#### Extrait du texte:
Une première depuis 2014: aucune frégate canadienne dans les forces de l’OTAN

OTTAWA — Pour la première fois en huit ans, des navires de guerre canadiens ne participent à aucun des deux «groupes maritimes permanents de l’OTAN» chargés de patrouiller les eaux européennes et de se défendre contre les menaces russes.

Selon des observateurs et des experts, cette absence met en lumière les compromis croissants que doit faire le Canada avec la Marine royale canadienne, aux prises avec une flotte réduite de navires vieillissants et avec un manque de marins qualifiés.

Depuis l’annexion par la Russie de la péninsule ukrainienne de Crimée en 2014, le Canada a toujours fait partie des groupes maritimes permanents de l’Organisation du traité de l’Atlantique Nord (OTAN). Il a toujours déployé au moins une frégate de classe Halifax dans l’Atlantique Nord ou la Méditerranée, en rotation.

#### Données fournies:
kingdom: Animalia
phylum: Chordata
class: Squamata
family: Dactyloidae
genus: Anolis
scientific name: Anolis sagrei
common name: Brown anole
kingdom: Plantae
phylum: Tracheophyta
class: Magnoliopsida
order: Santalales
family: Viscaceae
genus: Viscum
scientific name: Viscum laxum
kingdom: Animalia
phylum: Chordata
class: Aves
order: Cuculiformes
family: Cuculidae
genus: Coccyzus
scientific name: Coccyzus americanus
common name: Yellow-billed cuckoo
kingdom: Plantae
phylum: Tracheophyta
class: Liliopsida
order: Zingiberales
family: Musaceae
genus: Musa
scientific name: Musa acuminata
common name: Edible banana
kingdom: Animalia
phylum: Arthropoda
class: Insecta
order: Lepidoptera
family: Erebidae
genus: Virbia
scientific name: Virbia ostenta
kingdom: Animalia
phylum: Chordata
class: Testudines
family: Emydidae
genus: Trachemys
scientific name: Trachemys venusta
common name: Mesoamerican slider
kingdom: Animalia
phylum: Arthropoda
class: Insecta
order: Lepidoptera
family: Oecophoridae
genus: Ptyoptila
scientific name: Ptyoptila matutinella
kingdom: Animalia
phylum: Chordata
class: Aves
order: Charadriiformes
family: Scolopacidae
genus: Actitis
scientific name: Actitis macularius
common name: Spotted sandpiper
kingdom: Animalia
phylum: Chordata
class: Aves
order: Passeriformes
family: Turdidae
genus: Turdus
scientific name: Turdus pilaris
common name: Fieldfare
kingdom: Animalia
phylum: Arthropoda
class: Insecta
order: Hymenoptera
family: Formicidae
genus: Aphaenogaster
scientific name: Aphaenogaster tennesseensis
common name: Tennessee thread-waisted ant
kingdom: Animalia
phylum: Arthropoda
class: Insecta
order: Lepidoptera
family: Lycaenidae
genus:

#### Travail demandé:
1. Imprimez, sans rien modifier, tout le passage de l'article sur les frégates canadiennes, de « Selon des observateurs » jusqu'à « de marins qualifiés. ».
2. Résumez en deux phrases l'article sur les frégates canadiennes.
3. D'après l'article sur les frégates canadiennes, depuis quel événement le Canada fait-il toujours partie des groupes maritimes permanents de l'OTAN ?
Les données fournies ne sont pas nécessaires ici.

#### Exercice corrigé:
1.
Selon des observateurs et des experts, cette absence met en lumière les compromis croissants que doit faire le Canada avec la Marine royale canadienne, aux prises avec une flotte réduite de navires vieillissants et avec un manque de marins qualifiés.

2. Pour la première fois en huit ans, aucun navire de guerre canadien ne participe aux deux groupes maritimes permanents de l'OTAN qui patrouillent les eaux européennes et se défendent contre les menaces russes. Selon des observateurs et des experts, cette absence révèle les compromis croissants que doit faire le Canada avec une Marine royale canadienne à la flotte réduite et vieillissante, et qui manque de marins qualifiés.

3. Depuis l'annexion de la péninsule ukrainienne de Crimée par la Russie en 2014.